Eines Abends, als ich mit der Leiche eines Findlings aus dem Studio meiner Mutter an der Ölfabrik meines Vaters vorbeikam, sah ich einen Polizisten, der meine Schritte anscheinend scharf beobachtete. Jung, wie ich war, hatte ich doch schon gelernt, daß die Aktionen eines Polizisten, welcher Art sie auch sein mögen, von höchst verwerflichen Motiven geleitet werden, und so ging ich ihm aus dem Wege, indem ich mich durch eine zufällig nur angelehnte Seitentür in die Ölraffinerie drückte. Ich verschloß die Tür sofort von innen und war allein mit meiner Leiche. Mein Vater hatte sich schon zur Nachtruhe begeben. Das einzige Licht im Raum kam vom Schmelzofen her, der unter einem der Kessel in tiefer, starker Glut leuchtete und rötliche Reflexe auf die Wände warf.

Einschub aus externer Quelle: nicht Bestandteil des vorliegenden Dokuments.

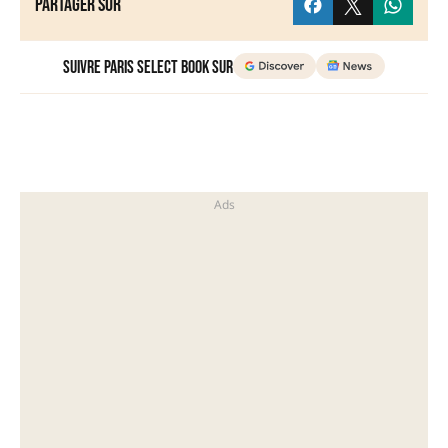
Partager sur
Suivre Paris Select Book sur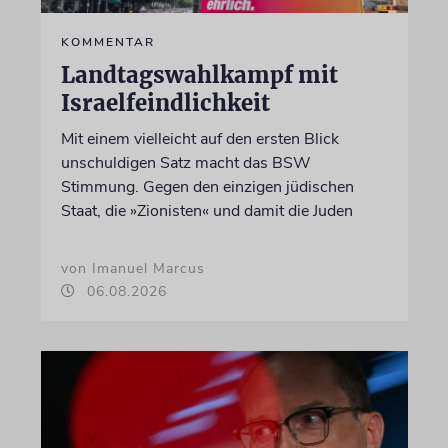
KOMMENTAR
Landtagswahlkampf mit
Israelfeindlichkeit
Mit einem vielleicht auf den ersten Blick
unschuldigen Satz macht das BSW
Stimmung. Gegen den einzigen jüdischen
Staat, die »Zionisten« und damit die Juden
von Imanuel Marcus
06.08.2026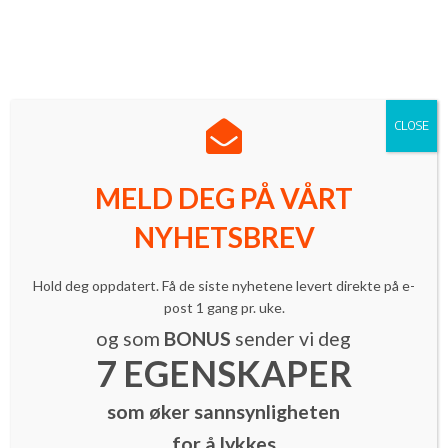
Norges ledende innovasjonsmagasin med mer enn 16 000
lesere.
Meld deg på vårt nyhetsbrev
| Følg oss på LinkedIn
CLOSE
MELD DEG PÅ VÅRT
NYHETSBREV
Hold deg oppdatert. Få de siste nyhetene levert direkte på e-
Digitalisering
Innovasjon
post 1 gang pr. uke.
Fransk scaleup med luftige ambisjoner –
og som
BONUS
sender vi deg
og norsk vri
7 EGENSKAPER
By
INNOMAG Newsroom
-
4. februar 2022
som øker sannsynligheten
for å lykkes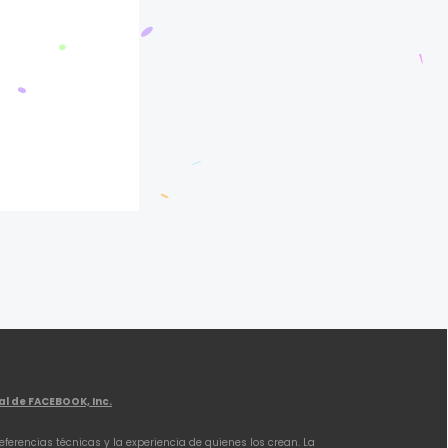
l de FACEBOOK, Inc.
eferencias técnicas y la experiencia de quienes los crean. La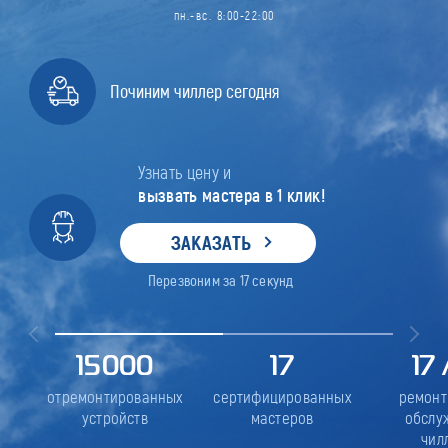
пн.-вс. 8:00-22:00
Починим чиллер сегодня
Узнать цену и
вызвать мастера в 1 клик!
ЗАКАЗАТЬ
Перезвоним за
17
секунд
15000
17
17
отремонтированных
сертифицированных
ремонт
устройств
мастеров
обслу
чил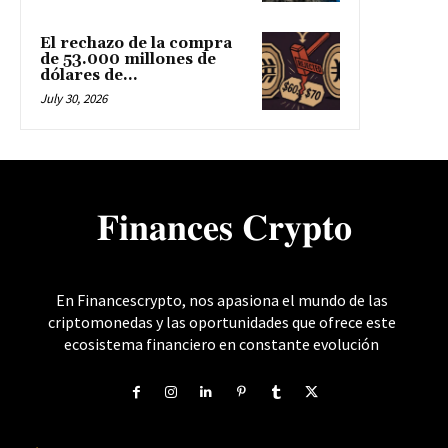
El rechazo de la compra
de 53.000 millones de
dólares de...
July 30, 2026
𝐅𝐢𝐧𝐚𝐧𝐜𝐞𝐬 𝐂𝐫𝐲𝐩𝐭𝐨
En Financescrypto, nos apasiona el mundo de las
criptomonedas y las oportunidades que ofrece este
ecosistema financiero en constante evolución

Das Öl im Kessel siedete noch in trägen Wallungen und brachte gelegentlich ein Stück Hund an die Oberfläche. Ich setzte mich nieder, um zu warten, bis der Polizist wegging, hielt den nackten Leichnam des Findelkindes auf den Knien und streichelte zärtlich sein kurzes, seidiges Haar. Ach, wie schön es war! Sogar in jenem jugendlichen Alter war ich schon ein leidenschaftlicher Kinderfreund, und während ich diesen kleinen Engel betrachtete, hätte ich mein Herz beinahe auf dem Wunsch ertappt, daß die kleine rote Wunde auf seiner Brust, das Werk meiner lieben Mutter, nicht tödlich gewesen wäre.